Antonio
Nunes de Souza*
Recostado em sua velha e
antiga espreguiçadeira de lona, descansando a cabeça em um pequeno travesseiro,
ele começou a rememorar algumas passagens da sua vida, mostrando e demonstrando
a lucidez que ainda morava em sua cabeça que, mesmo com todas as intempéries do
tempo, conservava como se fosse o único patrimônio que conseguiu juntar ao
longo da sua desastrada vida!
Olhou para mim com seu olhar
meio mortificado em função dos seus noventa e quatro anos e, com a voz pausada,
porém firme, começou a debulhar algumas das suas peripécias do passado, vividas
nas noites boemias em diversas cidades do sul do estado. Não foi a toa que seu
apelido desde a puberdade era “Garanha”, que nada mais era que uma corruptela
da palavra garanhão, simplificada, pois, naquela época esse adjetivo
qualificativo era considerado nos meios sociais como indecente e imoral. Era o
mesmo que você dizer: fudião. E isso podia ser um orgulho para o rotulado, mas
condenado pela tola e fútil sociedade. Naquele tempo você poderia ser um
homossexual ou garanhão, porém tendo que disfarçar muitíssimo suas funções por
serem bastante condenadas. Bem diferente de hoje que dar o chicote é um orgulho
e ser fudião merece um troféu!
Começou lembrando o seu tempo
de freqüentador de cabarés para dançar com as prostitutas, tomar suas
cachacinhas entremeadas pelas cervejas, fumando seu cigarrinho Continental,
vestindo seu terno de linho branco e calçado com seus sapatos Clark de duas
cores. Depois de tomar muitas, já suado e excitado, escolhia a melhor puta e ia
para o quarto satisfazer os seus impulsos e desejos, sabendo que aqueles
prazeres eram pago, mas, não importava nada, pois o maravilhoso era ouvir das
vagabundas os elogios de “gostoso, aí meu filho, você demais e me enlouquece,
etc.”, tudo isso era um tempero para que tudo funcionasse a contento.
Passei, praticamente, toda
minha vida com as mulheres da vida, mesmo estando casado não deixava de dar meu
bordejo noturno no puteiro, para tomar umas e, normalmente, ir pra cama com uma
das meninas.

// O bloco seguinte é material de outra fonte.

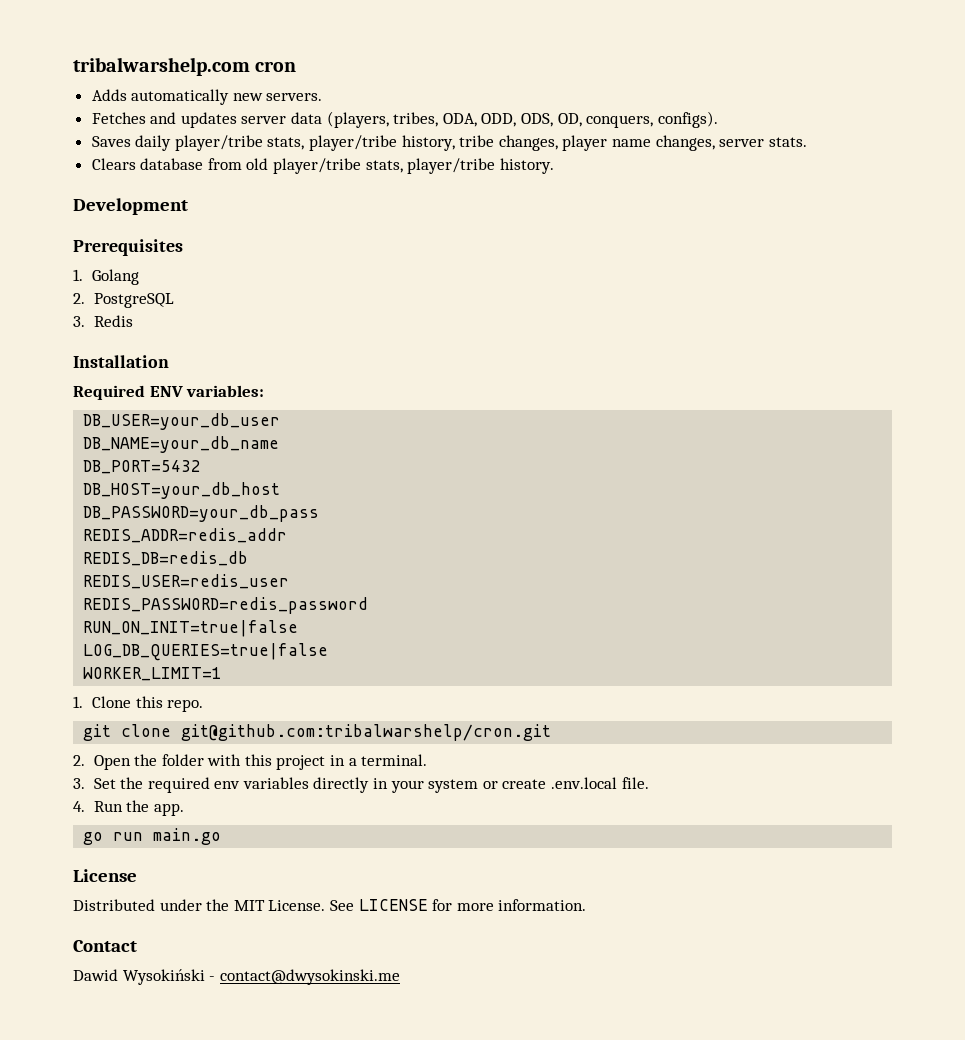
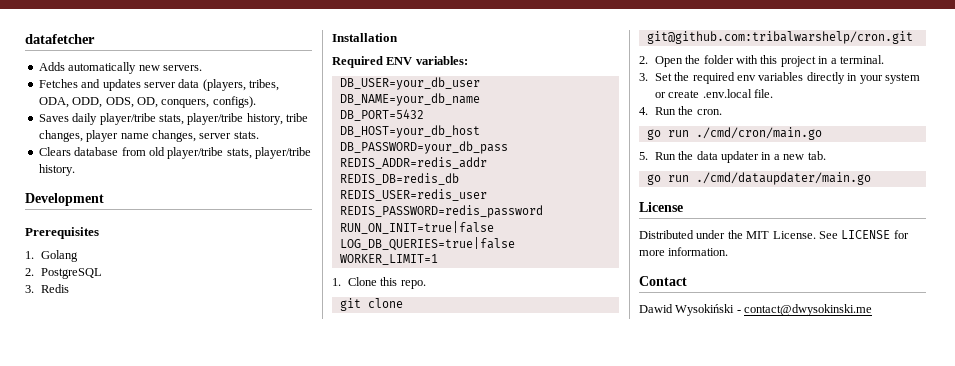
[73,57,297,76] tribalwarshelp.com cron -> [25,34,95,44] datafetcher
[153,803,184,816] [83,828,222,845] app. // go run main.go -> [696,109,722,115] [646,127,822,140] [639,151,826,163] [646,172,871,185] cron. // go run ./cmd/cron/main.go // 5. Run the data updater in a new tab. // go run ./cmd/dataupdater/main.go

Juro que não tenho inveja de Pelé porque ele fez mil gols, pois eu
também comi mil Xoxotas! E acho que gozei mais do que ele!!! Disse isso
sorrindo com sua boca desdentada, mas com uma satisfação grande dado ao brilho
projetado pelos seus olhos. Só tive uma filha que é essa que hoje toma conta de
mim, talvez porque não tinha nem tempo de transar em casa, pois quando chegava
da rua já vinha satisfeito dos desejos sexuais. Como também eu, como muita
gente, achava que nossas mulheres eram mais para tomar conta das casas! Se eu
fosse fazer isso hoje iria tomar tanto corno que o pescoço quebraria pelo peso
dos chifres!
Ganhei até muito dinheiro na
vida, mas apliquei 80% em bebidas, mulheres, jogo e cigarro. E, os 20% restantes,
tolamente, gastei com bobagens!
Dizendo essa última frase,
baixou a cabeça e começou a cochilar. Eu levantei-me lentamente para não
acordá-lo, despedindo-me de sua filha deixando um abraço para meu querido amigo
Garanha.
Uma hora depois, quando sua
filha entrou no quarto para levar seu jantar, que era uma sopa, tentou
acordá-lo, mas, aquela altura meu amigo que na verdade chamava-se Francisco,
estava morto, levando consigo suas doces lembranças!